Legal Considerations for Physician Tiering

In recent years, several legal cases have addressed the ability of private entities to use enrollee-level claims data for tiering health care providers or public reporting on provider quality. In August 2007, Consumers' Checkbook/Center for the Study of Services won a Freedom of Information Act lawsuit in the U.S. District Court for the District of Columbia, which ordered CMS to release certain data from physician claims paid by Medicare, for the purpose of reporting the number of various types of major procedures performed by each physician and reimbursed by Medicare.52 However, this decision was overruled by the U.S. Court of Appeals, which decided that physicians had a substantial privacy interest in not having claims data publicly disclosed because the data could be used, along with a publicly available Medicare fee schedule, to calculate a physician's total income from Medicare.52

This decision appears to establish, pending further court action, that physician-identified Medicare claims data are exempt from disclosure under the Freedom of Information Act. However, to the extent that community quality collaboratives engage in or facilitate efforts to create “tiered networks” of health care providers using quality and efficiency measures, they may face legal allegations regarding:

  • “Secrecy in both the standards used and the weights used to perform rankings;
  • The absence of a transparent rational basis for the methods chosen; and
  • The absence of a process by which physicians can examine the data on which their rankings rest and challenge errors in data or methodology.”52

A recent legal settlement entered into by Regence Blue Shield and the Washington State Medical Association (WSMA), after a legal challenge by WSMA, exemplifies the importance of:

  • Inviting physician input into the data audit and methods used to compare their performance;
  • Offering advance notice that new scores are forthcoming;
  • Posting scores in an electronic format, along with an explanation of the methodology and data;
  • Providing physicians the opportunity to appeal their scores; and
  • Creating an independent external review process to adjudicate these appeals.

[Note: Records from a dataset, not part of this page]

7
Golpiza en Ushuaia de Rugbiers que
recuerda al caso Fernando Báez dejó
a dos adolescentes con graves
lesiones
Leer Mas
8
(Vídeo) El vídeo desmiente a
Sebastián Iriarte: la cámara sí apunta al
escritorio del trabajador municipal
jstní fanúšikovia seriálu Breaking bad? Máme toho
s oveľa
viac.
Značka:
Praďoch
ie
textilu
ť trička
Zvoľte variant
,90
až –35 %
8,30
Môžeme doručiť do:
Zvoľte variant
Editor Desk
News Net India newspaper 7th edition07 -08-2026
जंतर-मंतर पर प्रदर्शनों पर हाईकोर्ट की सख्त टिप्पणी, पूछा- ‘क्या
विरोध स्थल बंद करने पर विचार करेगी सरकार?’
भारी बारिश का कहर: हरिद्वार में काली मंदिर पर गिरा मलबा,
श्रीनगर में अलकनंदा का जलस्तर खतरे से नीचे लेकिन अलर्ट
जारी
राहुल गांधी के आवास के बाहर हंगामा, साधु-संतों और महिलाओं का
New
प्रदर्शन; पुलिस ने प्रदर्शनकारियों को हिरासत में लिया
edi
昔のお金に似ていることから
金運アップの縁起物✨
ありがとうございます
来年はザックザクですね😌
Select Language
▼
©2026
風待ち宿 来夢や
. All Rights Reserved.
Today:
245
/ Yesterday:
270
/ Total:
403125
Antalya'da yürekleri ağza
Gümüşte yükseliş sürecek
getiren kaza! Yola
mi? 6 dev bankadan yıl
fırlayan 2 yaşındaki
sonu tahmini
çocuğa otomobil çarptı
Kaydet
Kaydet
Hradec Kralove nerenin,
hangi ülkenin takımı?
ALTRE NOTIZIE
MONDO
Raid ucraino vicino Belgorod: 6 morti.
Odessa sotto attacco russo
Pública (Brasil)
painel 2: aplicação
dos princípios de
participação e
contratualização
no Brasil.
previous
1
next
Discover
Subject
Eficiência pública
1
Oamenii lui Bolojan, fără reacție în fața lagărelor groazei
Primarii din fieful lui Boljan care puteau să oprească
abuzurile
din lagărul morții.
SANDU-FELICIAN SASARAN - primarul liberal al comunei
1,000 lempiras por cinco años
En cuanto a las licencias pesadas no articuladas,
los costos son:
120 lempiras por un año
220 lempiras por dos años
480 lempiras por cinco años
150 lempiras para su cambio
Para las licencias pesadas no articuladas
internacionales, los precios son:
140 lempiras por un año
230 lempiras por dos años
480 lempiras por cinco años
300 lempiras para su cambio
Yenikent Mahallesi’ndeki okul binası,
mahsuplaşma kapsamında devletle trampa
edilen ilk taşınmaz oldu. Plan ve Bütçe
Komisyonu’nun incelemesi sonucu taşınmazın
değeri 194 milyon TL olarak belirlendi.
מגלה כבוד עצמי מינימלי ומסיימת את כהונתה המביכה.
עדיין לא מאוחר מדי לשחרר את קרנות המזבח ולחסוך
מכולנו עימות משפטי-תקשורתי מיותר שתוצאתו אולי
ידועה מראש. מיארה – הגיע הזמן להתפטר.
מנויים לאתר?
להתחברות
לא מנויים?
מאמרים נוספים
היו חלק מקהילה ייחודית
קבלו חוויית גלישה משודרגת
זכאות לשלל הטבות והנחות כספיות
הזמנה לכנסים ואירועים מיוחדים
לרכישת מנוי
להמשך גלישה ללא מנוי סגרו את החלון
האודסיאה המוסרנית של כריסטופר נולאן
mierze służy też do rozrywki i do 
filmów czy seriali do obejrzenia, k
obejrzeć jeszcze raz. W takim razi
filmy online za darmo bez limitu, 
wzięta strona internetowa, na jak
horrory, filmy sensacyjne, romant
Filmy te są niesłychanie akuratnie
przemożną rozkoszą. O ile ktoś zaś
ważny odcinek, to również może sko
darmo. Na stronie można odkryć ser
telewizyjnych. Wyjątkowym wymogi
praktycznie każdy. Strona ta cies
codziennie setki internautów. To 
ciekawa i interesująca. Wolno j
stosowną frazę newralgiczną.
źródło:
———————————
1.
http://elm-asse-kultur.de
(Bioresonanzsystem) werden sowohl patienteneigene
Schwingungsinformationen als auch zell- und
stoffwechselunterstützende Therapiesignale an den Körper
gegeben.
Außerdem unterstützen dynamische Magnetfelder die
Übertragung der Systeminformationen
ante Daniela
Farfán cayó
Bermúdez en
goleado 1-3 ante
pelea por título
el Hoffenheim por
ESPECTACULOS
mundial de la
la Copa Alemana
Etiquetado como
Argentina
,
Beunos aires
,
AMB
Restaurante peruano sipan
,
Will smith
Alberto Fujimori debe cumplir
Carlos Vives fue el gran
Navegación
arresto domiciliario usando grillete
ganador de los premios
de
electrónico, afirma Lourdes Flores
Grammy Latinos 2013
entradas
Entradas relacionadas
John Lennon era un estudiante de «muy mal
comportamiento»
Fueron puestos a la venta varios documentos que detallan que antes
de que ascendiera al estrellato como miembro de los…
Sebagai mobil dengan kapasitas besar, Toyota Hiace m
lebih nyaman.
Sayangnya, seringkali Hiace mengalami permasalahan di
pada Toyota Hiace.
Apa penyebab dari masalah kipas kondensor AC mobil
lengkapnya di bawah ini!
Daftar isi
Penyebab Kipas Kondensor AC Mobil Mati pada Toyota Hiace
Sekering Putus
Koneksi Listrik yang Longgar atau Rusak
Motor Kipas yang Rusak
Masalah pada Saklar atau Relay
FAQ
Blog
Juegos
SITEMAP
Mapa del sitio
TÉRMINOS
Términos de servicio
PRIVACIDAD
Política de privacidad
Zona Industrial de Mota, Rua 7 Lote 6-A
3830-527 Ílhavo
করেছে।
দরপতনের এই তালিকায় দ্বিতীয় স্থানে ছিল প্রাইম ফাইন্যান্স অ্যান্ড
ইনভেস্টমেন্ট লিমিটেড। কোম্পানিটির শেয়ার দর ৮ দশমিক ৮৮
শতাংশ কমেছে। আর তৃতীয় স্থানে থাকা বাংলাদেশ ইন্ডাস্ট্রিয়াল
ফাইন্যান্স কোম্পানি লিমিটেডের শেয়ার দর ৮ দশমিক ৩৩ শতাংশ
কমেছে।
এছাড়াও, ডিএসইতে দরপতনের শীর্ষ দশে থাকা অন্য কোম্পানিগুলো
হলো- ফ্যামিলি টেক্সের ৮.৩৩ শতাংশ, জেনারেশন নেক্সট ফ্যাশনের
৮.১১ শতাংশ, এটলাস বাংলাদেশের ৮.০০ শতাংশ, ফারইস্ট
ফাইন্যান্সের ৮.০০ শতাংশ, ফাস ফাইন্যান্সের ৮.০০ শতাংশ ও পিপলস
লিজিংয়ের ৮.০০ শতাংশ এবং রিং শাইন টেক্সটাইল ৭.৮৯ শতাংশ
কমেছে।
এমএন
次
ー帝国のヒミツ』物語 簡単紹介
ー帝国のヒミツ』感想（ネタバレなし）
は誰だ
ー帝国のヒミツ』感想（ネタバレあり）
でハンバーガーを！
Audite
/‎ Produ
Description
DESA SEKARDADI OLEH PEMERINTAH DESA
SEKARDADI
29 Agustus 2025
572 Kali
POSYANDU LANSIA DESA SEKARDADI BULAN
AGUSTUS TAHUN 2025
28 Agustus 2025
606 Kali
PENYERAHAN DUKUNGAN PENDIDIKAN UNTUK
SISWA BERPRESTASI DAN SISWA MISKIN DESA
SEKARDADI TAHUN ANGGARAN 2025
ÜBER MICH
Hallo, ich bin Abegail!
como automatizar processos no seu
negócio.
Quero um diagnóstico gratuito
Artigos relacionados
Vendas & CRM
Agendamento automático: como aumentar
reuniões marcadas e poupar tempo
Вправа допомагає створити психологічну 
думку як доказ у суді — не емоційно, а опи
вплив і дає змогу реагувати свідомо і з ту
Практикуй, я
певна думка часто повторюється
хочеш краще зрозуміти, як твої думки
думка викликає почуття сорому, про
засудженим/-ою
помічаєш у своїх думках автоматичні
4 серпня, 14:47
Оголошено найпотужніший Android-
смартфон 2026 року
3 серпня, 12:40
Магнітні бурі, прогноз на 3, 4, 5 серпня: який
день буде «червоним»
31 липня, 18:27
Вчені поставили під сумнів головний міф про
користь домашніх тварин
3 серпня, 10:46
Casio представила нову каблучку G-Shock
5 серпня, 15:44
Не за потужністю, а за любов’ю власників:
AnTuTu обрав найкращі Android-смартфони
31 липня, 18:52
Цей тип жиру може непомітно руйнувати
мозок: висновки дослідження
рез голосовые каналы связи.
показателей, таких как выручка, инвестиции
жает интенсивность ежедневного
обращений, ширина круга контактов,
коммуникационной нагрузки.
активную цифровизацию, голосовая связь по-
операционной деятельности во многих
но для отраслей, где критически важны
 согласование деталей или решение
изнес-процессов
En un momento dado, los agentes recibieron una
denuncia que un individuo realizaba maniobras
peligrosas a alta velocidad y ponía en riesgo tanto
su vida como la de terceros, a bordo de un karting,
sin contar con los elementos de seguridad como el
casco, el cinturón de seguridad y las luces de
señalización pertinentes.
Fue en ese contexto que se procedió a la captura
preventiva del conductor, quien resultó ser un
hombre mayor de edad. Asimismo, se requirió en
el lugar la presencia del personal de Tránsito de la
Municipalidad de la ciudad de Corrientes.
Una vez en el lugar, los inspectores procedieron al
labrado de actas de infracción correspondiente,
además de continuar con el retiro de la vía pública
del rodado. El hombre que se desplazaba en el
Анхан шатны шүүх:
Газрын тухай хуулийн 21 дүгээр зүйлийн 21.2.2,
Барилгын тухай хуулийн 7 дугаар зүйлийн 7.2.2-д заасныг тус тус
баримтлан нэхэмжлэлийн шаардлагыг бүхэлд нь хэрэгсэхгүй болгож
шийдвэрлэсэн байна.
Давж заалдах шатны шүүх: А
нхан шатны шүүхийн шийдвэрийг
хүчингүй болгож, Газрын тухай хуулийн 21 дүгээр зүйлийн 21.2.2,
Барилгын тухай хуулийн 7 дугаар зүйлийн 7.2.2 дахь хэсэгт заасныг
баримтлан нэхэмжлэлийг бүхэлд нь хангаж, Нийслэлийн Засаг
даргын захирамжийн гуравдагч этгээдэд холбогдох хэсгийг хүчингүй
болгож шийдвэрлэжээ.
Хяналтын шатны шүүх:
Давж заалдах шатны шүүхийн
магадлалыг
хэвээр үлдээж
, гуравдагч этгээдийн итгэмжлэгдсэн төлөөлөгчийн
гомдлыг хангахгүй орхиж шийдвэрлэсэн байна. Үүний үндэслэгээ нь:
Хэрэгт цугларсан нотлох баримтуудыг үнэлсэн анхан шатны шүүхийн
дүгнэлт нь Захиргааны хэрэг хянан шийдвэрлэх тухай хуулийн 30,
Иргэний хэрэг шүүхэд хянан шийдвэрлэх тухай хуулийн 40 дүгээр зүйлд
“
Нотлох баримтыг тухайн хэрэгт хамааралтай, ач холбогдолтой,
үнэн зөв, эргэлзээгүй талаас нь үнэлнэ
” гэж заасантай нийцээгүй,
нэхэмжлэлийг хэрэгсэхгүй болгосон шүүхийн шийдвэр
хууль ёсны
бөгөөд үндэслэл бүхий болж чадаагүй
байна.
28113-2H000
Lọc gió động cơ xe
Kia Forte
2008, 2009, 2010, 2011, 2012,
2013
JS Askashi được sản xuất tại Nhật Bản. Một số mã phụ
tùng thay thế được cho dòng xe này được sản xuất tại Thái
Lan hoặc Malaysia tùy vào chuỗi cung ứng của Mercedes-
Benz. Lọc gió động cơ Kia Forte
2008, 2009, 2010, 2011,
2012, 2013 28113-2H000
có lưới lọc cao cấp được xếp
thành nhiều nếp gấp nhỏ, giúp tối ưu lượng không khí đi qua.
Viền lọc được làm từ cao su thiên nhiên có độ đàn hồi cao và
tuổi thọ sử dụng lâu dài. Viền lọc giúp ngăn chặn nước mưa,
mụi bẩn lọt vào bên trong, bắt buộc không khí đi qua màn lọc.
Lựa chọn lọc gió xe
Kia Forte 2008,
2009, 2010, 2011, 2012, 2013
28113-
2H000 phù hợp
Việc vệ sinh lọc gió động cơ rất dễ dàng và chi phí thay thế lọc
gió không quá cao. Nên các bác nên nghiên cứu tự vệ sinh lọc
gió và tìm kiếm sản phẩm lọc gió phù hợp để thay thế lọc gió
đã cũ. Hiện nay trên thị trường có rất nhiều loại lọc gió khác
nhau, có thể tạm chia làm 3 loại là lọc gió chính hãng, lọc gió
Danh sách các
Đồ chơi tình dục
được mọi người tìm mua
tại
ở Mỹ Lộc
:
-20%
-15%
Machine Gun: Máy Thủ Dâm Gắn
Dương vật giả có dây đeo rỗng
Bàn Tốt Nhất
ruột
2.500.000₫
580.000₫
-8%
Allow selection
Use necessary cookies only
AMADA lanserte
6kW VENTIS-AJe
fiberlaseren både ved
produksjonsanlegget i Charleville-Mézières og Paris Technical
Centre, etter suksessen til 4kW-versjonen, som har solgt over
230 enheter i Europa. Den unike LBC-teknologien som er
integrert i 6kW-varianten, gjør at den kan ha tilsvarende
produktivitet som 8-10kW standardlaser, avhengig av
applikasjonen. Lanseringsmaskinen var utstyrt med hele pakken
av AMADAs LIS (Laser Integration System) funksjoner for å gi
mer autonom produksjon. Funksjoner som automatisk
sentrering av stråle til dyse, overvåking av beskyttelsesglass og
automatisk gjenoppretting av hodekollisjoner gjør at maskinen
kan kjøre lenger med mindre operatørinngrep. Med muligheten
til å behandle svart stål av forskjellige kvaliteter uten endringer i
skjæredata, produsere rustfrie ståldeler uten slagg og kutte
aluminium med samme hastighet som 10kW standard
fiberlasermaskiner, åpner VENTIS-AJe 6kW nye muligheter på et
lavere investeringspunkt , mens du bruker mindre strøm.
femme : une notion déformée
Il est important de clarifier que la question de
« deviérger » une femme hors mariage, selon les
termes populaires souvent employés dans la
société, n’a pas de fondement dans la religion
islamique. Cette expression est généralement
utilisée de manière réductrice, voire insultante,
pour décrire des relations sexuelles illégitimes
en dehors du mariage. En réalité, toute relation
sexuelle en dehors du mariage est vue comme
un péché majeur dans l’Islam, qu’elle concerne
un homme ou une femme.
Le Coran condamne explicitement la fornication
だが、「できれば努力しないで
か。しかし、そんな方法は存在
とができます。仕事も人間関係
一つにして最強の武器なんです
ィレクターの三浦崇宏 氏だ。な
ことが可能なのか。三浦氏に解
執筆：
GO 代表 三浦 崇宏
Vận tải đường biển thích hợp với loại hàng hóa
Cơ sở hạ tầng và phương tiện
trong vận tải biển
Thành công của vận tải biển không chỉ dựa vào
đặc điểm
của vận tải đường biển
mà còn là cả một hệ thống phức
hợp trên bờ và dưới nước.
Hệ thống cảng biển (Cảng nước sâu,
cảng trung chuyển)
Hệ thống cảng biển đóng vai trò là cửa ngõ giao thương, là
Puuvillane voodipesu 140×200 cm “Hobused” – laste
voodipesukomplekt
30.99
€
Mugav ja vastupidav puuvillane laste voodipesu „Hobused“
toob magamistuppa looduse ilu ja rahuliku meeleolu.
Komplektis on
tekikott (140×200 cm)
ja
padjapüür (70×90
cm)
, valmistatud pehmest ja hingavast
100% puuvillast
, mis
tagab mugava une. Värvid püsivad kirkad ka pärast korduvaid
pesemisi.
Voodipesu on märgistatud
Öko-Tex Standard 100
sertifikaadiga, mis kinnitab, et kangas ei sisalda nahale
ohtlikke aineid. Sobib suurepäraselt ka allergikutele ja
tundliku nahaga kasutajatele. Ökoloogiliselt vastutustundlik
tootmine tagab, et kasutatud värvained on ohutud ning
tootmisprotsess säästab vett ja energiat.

This tension between protecting physician privacy, embodied in the Consumers' Checkbook decision, and enhancing fairness through transparency, embodied in the WSMA settlement, may play out differently in different markets.

Community quality collaboratives should note that they may encounter opposition to the release of health information from those concerned with physician and facility identification. Meeting State and Federal security standards for data sharing is critical, but in this environment, sensitivity to provider concerns is equally important for ensuring continued access to valuable data (refer to Question 24 about provider data reviews).